Former Massachusetts governor Mitt Romney is a Mormon who adamantly
supported legalized abortion in previous runs for office, though he has
changed his position.
Faced with this field, some evangelicals have suggested that a
Democratic victory might be a good thing. "If 2008 is a bad year for the
Republican Party, there will be nothing like a liberal president to help
that movement find its footing again," said Gary Bauer, president of the
conservative group American Values.
Polls suggest that evangelicals under 30 are just as staunchly opposed
to abortion, and almost as concerned about "moral standards" in general,
as their elders. But a February Pew survey found that younger
evangelicals are more likely than their parents to worry about
environmental issues; 59 percent of those under 30 said the United
States was "losing ground" on pollution, compared with 37 percent of
those over 30.
Acceptance of homosexuality is also greater among young evangelicals.

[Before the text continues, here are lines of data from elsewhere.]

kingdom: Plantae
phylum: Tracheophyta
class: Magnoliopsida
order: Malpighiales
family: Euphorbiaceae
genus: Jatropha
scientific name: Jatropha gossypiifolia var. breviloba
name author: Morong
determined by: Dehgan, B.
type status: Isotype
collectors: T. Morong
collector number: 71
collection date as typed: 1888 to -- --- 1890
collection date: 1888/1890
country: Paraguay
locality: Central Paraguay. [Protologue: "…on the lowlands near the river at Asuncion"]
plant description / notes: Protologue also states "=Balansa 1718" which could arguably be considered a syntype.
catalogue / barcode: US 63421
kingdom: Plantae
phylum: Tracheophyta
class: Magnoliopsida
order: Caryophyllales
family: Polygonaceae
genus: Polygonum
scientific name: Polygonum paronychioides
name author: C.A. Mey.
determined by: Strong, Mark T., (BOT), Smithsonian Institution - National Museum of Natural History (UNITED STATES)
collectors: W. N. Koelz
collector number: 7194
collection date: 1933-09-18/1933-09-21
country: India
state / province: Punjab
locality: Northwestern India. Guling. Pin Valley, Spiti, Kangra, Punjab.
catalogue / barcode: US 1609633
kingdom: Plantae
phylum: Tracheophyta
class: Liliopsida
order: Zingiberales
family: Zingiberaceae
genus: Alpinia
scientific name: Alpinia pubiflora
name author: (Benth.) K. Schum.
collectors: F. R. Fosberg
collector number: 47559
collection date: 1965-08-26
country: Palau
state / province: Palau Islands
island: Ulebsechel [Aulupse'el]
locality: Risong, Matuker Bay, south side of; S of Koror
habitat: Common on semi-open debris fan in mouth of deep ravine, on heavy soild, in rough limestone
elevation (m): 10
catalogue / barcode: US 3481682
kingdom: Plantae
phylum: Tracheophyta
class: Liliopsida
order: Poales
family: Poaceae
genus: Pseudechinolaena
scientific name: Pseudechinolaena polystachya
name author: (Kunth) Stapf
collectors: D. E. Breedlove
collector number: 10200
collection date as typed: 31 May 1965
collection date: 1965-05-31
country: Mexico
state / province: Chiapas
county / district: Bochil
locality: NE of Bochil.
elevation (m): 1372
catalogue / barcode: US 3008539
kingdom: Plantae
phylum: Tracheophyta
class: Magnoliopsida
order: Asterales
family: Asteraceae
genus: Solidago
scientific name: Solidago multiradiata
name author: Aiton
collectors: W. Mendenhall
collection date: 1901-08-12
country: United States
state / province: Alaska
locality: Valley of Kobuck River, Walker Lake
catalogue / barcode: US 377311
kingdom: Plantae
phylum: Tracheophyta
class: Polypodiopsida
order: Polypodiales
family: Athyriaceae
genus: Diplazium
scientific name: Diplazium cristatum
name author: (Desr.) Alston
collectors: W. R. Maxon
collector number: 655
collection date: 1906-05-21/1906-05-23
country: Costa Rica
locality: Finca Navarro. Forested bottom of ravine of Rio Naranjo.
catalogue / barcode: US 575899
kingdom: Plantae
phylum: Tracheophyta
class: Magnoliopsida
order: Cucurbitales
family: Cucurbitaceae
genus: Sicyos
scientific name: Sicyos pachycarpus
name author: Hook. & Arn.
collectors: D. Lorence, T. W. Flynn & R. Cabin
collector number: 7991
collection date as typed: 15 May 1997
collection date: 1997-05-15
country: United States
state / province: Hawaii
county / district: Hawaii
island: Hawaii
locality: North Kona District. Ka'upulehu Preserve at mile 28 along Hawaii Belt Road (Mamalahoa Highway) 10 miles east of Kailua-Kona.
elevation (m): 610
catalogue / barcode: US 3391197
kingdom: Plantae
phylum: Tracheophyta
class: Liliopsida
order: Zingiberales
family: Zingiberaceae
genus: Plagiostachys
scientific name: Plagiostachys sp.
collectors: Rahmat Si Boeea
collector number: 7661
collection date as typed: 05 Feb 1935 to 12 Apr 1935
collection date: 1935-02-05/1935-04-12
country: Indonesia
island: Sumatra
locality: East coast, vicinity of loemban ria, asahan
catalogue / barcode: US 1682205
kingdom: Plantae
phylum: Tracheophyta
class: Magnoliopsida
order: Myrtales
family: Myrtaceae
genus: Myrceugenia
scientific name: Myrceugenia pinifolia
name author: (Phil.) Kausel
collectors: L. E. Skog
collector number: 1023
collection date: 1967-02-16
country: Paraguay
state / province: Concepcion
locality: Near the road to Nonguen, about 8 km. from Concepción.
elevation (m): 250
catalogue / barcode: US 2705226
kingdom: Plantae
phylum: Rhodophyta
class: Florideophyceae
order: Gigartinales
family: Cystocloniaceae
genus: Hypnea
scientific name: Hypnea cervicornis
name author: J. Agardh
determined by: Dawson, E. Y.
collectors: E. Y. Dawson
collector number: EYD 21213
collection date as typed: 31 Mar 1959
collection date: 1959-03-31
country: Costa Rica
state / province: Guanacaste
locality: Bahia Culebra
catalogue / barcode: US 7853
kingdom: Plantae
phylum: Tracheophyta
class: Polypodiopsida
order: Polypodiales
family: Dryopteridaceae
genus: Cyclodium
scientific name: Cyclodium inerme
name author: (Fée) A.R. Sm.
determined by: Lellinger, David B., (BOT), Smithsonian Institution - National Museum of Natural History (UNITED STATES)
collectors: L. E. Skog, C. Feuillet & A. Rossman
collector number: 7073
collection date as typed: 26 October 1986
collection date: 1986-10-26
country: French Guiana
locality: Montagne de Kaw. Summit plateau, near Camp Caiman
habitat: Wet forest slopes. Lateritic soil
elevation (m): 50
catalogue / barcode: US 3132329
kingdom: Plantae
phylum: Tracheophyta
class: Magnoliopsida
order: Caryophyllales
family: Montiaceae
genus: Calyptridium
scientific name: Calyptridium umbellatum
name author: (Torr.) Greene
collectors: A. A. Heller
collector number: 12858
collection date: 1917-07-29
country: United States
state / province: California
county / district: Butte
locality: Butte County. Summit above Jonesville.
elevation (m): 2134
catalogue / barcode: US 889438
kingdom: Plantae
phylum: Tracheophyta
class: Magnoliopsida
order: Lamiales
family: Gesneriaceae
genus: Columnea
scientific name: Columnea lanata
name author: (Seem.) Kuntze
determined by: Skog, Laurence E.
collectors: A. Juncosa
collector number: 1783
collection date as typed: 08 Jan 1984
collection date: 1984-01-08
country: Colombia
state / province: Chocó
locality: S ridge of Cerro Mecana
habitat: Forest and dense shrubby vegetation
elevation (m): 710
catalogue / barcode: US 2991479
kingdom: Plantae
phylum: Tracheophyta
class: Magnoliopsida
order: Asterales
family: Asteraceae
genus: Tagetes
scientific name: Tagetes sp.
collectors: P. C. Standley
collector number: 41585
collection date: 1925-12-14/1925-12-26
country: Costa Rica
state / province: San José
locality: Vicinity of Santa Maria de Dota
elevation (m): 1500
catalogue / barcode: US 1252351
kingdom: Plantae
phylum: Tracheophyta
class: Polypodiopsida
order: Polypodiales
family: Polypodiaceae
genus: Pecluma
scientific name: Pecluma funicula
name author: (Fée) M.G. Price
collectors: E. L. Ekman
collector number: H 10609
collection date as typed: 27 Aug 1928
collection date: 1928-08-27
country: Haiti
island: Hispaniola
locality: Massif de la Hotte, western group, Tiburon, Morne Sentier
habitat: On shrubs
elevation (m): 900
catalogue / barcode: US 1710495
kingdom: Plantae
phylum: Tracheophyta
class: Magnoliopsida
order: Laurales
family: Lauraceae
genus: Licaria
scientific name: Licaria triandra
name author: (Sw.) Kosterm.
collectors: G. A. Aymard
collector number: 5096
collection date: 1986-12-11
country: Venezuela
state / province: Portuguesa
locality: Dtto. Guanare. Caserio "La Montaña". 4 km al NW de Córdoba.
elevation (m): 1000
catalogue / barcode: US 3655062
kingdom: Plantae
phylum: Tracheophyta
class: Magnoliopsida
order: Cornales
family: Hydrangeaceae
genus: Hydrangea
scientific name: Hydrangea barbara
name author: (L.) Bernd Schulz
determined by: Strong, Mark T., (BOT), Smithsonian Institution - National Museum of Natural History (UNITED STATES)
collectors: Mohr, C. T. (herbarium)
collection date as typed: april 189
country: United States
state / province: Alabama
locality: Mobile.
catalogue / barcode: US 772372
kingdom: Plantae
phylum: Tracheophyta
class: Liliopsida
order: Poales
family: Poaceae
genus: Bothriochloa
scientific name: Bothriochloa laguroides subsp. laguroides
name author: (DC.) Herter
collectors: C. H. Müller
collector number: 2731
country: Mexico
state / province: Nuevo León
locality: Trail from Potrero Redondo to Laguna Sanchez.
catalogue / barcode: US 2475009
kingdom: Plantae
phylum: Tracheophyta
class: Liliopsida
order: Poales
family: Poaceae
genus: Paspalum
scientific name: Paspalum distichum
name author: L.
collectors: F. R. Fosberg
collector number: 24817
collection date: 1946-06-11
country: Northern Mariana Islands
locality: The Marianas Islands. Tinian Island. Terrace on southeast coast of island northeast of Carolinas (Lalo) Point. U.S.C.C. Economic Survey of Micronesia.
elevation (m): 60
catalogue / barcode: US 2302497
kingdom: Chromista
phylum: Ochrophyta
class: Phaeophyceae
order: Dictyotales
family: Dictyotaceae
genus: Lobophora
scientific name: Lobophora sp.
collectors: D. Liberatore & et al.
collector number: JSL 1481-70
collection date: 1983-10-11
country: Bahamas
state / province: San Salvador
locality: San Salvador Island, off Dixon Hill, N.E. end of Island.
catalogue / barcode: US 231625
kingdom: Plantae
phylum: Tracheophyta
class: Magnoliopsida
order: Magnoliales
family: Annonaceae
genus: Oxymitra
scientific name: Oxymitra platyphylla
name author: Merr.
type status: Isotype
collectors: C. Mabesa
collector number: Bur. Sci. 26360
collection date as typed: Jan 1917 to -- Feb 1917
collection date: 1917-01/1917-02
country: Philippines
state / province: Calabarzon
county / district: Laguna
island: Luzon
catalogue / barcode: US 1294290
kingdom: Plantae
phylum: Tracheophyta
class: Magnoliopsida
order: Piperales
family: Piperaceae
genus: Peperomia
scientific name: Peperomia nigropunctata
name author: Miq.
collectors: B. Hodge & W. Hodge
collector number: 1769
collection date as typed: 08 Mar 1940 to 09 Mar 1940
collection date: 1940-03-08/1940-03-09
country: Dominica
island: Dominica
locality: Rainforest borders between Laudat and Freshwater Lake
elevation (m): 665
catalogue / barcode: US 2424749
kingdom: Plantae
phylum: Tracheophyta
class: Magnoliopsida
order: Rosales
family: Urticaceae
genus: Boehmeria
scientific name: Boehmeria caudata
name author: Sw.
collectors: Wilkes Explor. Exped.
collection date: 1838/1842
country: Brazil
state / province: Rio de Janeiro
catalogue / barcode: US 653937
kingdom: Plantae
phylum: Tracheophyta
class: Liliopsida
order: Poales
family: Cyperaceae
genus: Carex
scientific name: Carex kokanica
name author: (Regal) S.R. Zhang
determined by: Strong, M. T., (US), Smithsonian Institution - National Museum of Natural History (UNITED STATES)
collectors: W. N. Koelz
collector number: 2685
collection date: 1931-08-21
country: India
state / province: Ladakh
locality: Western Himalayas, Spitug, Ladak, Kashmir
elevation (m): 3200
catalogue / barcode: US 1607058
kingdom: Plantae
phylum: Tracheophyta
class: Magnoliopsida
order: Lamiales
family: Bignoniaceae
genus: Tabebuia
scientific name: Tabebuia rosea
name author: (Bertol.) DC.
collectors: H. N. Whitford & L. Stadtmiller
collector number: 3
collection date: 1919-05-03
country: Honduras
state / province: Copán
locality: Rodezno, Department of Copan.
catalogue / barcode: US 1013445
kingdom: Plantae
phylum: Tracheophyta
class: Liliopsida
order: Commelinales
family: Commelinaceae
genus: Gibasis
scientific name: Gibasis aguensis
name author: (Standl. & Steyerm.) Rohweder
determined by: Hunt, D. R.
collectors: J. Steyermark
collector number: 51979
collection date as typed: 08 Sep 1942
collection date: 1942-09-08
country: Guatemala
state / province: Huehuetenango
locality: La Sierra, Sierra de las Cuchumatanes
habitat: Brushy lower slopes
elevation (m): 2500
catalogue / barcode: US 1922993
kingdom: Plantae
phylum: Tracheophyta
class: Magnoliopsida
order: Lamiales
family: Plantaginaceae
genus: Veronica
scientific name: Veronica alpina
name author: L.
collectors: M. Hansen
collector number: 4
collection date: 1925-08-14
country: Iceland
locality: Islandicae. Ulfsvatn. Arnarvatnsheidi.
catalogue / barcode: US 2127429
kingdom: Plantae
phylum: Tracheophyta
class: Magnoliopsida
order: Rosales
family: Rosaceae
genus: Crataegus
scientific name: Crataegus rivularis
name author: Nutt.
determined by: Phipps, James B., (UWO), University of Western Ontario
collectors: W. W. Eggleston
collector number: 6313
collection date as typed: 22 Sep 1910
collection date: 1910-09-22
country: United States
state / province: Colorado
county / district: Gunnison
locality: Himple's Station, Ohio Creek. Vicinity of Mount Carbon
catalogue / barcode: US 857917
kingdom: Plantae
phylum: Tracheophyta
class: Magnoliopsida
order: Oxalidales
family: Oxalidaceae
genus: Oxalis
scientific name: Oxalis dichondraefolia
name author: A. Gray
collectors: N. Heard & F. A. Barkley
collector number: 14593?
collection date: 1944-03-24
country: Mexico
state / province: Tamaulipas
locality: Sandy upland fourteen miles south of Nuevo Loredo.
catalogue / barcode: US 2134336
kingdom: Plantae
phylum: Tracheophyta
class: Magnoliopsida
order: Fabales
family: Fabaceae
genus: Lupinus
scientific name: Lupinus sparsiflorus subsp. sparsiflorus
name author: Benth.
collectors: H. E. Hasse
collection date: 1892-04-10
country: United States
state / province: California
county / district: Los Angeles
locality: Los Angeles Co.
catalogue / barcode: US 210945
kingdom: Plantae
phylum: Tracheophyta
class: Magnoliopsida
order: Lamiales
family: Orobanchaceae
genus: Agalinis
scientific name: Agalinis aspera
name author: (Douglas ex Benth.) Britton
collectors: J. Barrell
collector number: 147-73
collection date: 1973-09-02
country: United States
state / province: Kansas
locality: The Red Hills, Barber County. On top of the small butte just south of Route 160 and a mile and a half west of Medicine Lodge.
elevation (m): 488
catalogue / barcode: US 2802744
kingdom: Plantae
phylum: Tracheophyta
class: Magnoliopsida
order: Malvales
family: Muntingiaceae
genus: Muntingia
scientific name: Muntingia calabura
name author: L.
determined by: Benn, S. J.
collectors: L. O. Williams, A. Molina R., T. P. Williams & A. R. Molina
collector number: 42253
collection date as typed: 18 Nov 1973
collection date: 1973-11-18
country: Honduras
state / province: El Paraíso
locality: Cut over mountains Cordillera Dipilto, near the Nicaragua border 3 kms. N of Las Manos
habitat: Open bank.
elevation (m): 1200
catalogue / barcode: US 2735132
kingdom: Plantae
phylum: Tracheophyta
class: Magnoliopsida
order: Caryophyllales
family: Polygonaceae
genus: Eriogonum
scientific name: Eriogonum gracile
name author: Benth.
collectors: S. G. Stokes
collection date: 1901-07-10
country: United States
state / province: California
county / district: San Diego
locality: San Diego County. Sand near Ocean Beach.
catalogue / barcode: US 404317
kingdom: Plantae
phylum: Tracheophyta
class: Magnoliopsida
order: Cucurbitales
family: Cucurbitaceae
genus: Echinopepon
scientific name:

One in three under 30 favors same-sex marriage, compared with one in 10
of their elders.
Redeem the Vote, a group formed in 2004 to register young evangelicals
to vote, is campaigning with black churches in Alabama for capping the
interest charges on short-term "payday" loans, which can hit 400 percent
a year. The group's founder, physician Randy Brinson, said he finds that
young evangelicals are intensely interested in practical ways to help
their communities and are little swayed by issues such as same-sex marriage.
"These kids have gone to school with people who happen to be gay, and
they don't see them as a direct threat. They may think that lifestyle is
wrong, but they don't see it as something that really affects their
daily lives," Brinson said. "The groups that focus only on a narrow
agenda, especially gay marriage and abortion, are going to decline."